OnSumo Tools

MRR & Churn Forecaster (2026)

Project subscription revenue month by month, gross churn, expansion, and net-new bookings on one interactive curve.

100% client-side. Your inputs stay in this browser.

Stress-test monthly churn, expansion, and net-new bookings, see where MRR lands and how much growth churn silently taxes.

MRR at horizon

$109,907

ARR at horizon

$1,318,883

Annualized factor

69.4%

(1 − churn + expansion)12

ARR gap vs no-churn path

$1,061,366

(No-churn MRR minus modeled MRR) × 12 at the horizon.

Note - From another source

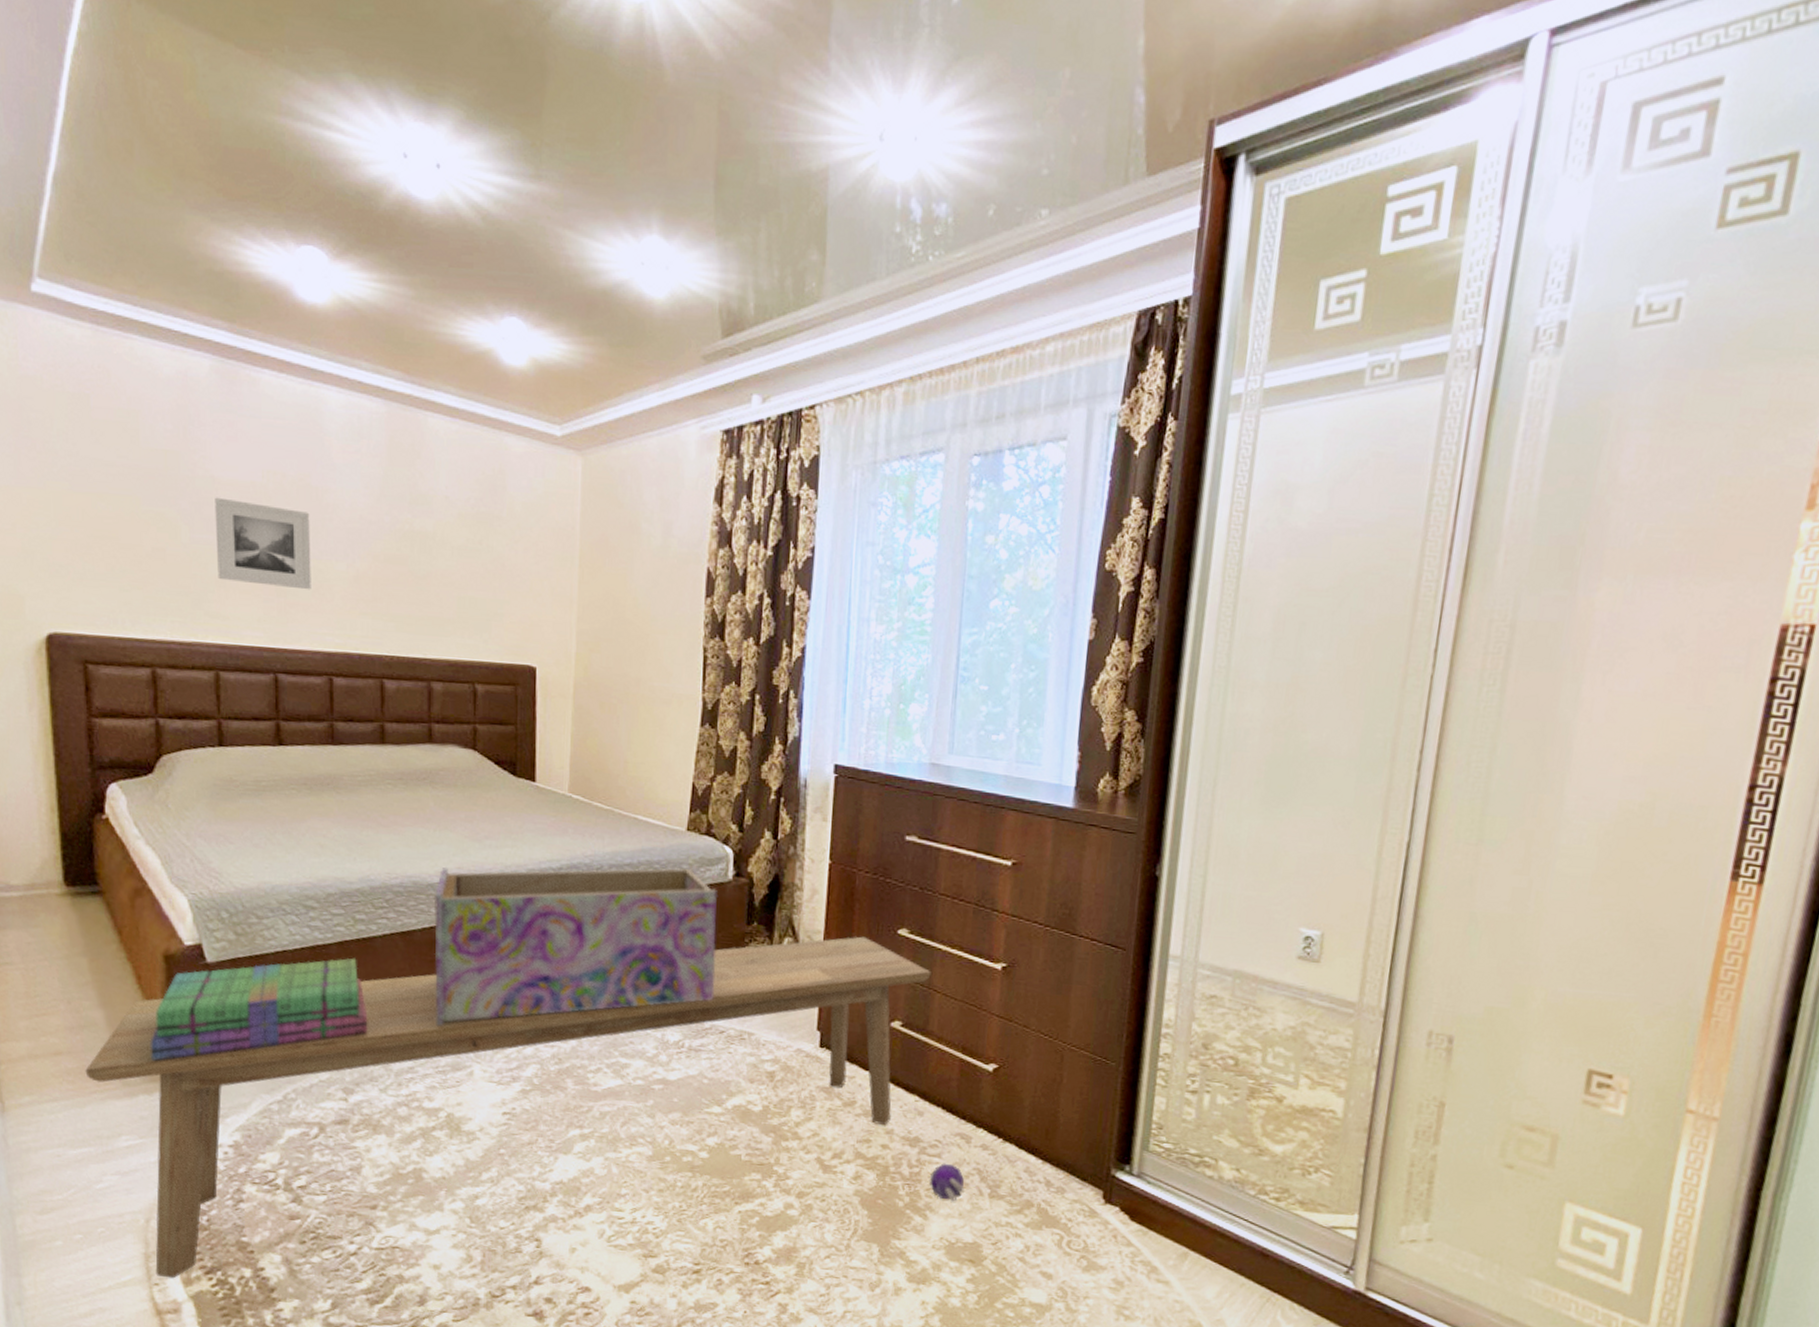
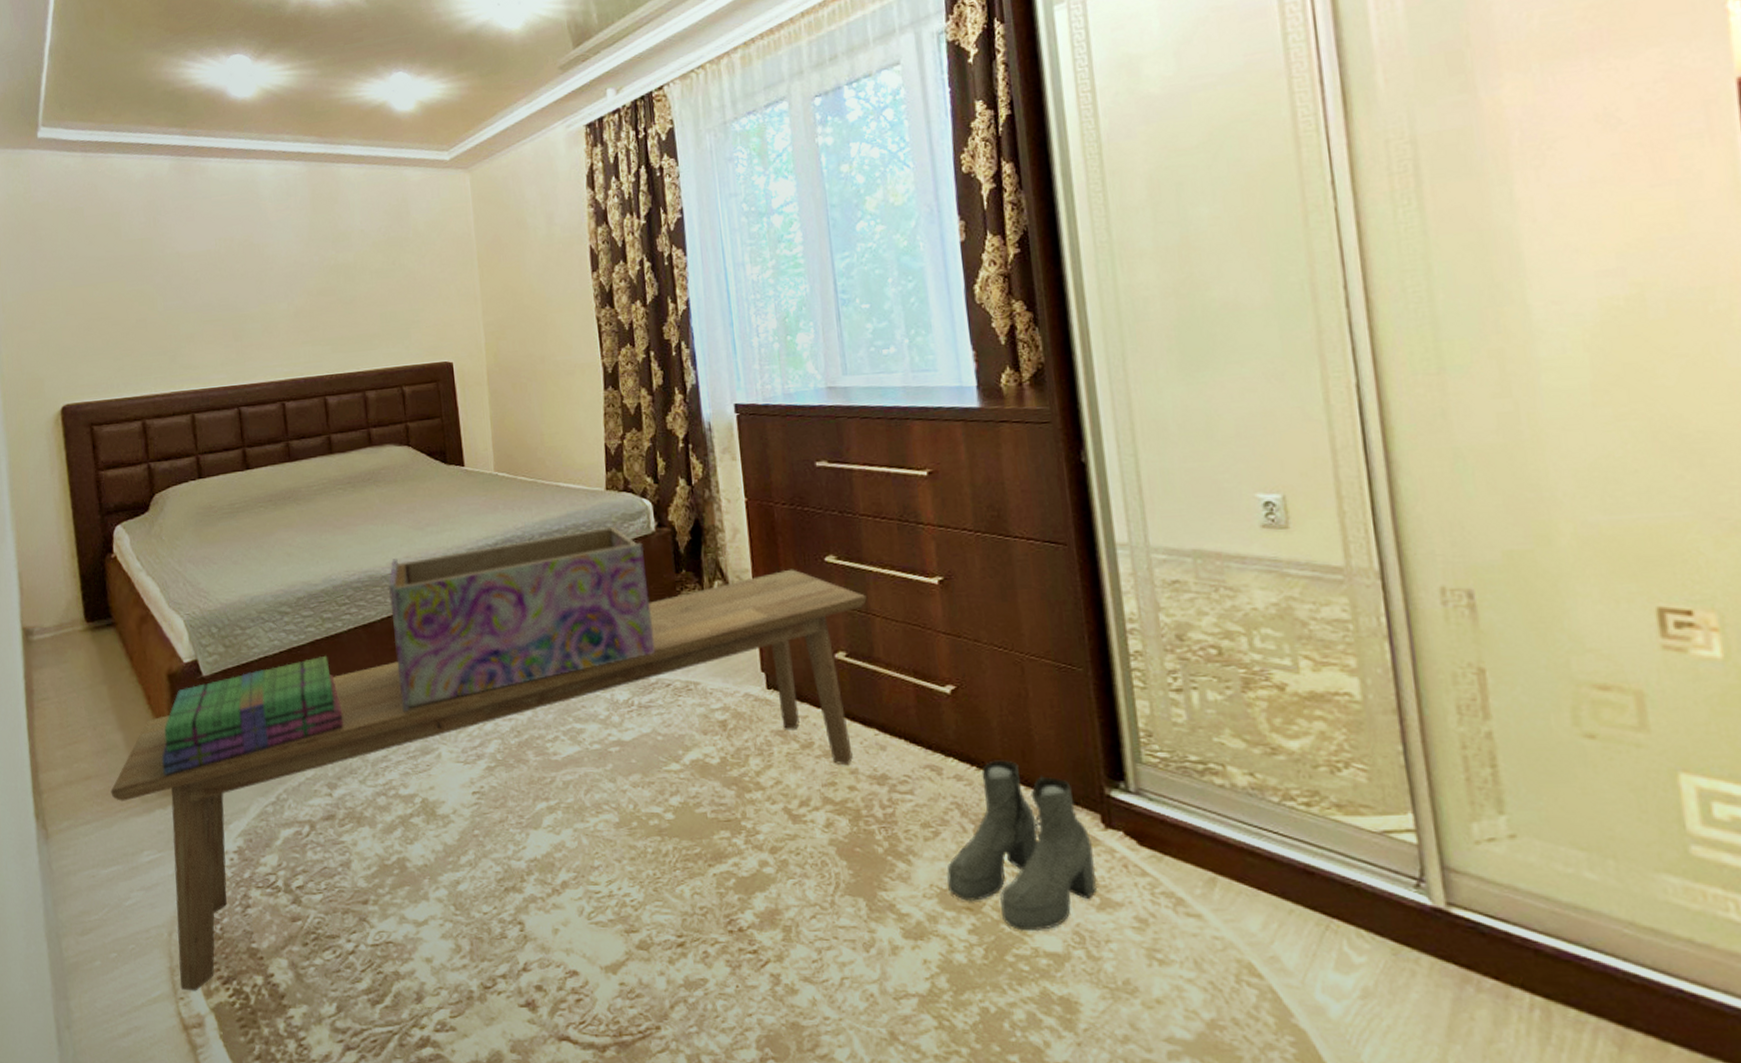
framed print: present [215,497,311,590] -> none [181,266,261,336]
ball: present [929,1163,964,1202] -> none [905,800,946,843]
boots: none [956,1135,1091,1285] -> present [947,760,1097,932]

At 4% gross churn, you leave about $1,061,366 of annual revenue on the table vs. the same expansion and net-new with zero gross churn (terminal-month comparison).

MRR trajectory

Carry-forward vs net-new MRR

Each month's ending MRR stacked into surviving revenue (after churn + expansion) vs fresh bookings.

How this tool works

The forecast starts with your current MRR and applies four forces each month: existing MRR carries forward reduced by gross churn, expansion revenue adds from upsells and seat growth, net-new MRR arrives from new customers, and the result becomes the next month's starting balance. The formula per month: End MRR = Start MRR x (1 - gross churn) x (1 + expansion rate) + new MRR. Annualized NRR = (1 - gross churn + expansion rate) ^ 12. An NRR above 100% means existing customers generate more revenue each year without any new sales. The growth ceiling is the first month where churned MRR equals new MRR, at which point net growth stalls. A zero-churn overlay line shows the exact revenue you lose to compounding churn over the forecast horizon.

Worked example

Current MRR $50,000. New MRR per month $5,000. Gross churn 4%. Expansion 1%. Month 1: start $50,000, churned $2,000, after expansion $48,480, plus new MRR = $53,480. Month 12: MRR reaches approximately $94,000. Month 24: approximately $150,000. NRR = 0.97^12 = 69%, meaning the existing base shrinks 31% per year in revenue terms. Toggling the zero-churn overlay shows $170,000 by month 24. The $20,000 gap is the compounding cost of 4% monthly churn.

Frequently asked questions

  • What is a healthy monthly churn rate for SaaS?

    For SMB SaaS products, 3 to 5% monthly gross churn is common. For mid-market and enterprise products with annual contracts, 0.5 to 1.5% is more typical. If your monthly churn exceeds 5%, the forecast will show a flattening curve because churn outpaces growth quickly.

  • What is the difference between gross churn and net churn?

    Gross churn counts only lost revenue from cancellations and downgrades. Net churn subtracts expansion revenue from that number. This tool uses gross churn and expansion as separate inputs so you can see each force independently. Net churn = gross churn minus expansion rate. Use this metric consistently over time to track improvement rather than optimizing for a single period's snapshot.

  • What does NRR above 100% mean?

    An NRR above 100% means your existing customers are spending more each year than they spent the year before, even without counting new customers. This happens when expansion revenue from upsells and seat growth exceeds churn losses. Top SaaS companies often target NRR of 110 to 130%.

  • Why does my forecast plateau?

    The curve flattens when the dollars churned each month equal the new MRR added. At that point, you need to either reduce churn, increase new MRR, or grow expansion revenue to resume upward growth. The tool marks this month with a growth ceiling annotation.

  • Does the cohort toggle change the calculation?

    Yes. The simplified default applies churn to the entire MRR base. The cohort toggle applies churn only to MRR that existed at the start of each month, not to net-new MRR added that same month. The cohort approach is slightly more accurate for businesses where new customers have a grace period before churn risk kicks in.

  • How should I set the expansion rate?

    Look at your last 3 to 6 months of expansion MRR from upsells, add-ons, and seat increases, then divide by starting MRR for those months. If your product has no upsell path, set this to 0%. Including expansion when it does not exist will inflate your forecast.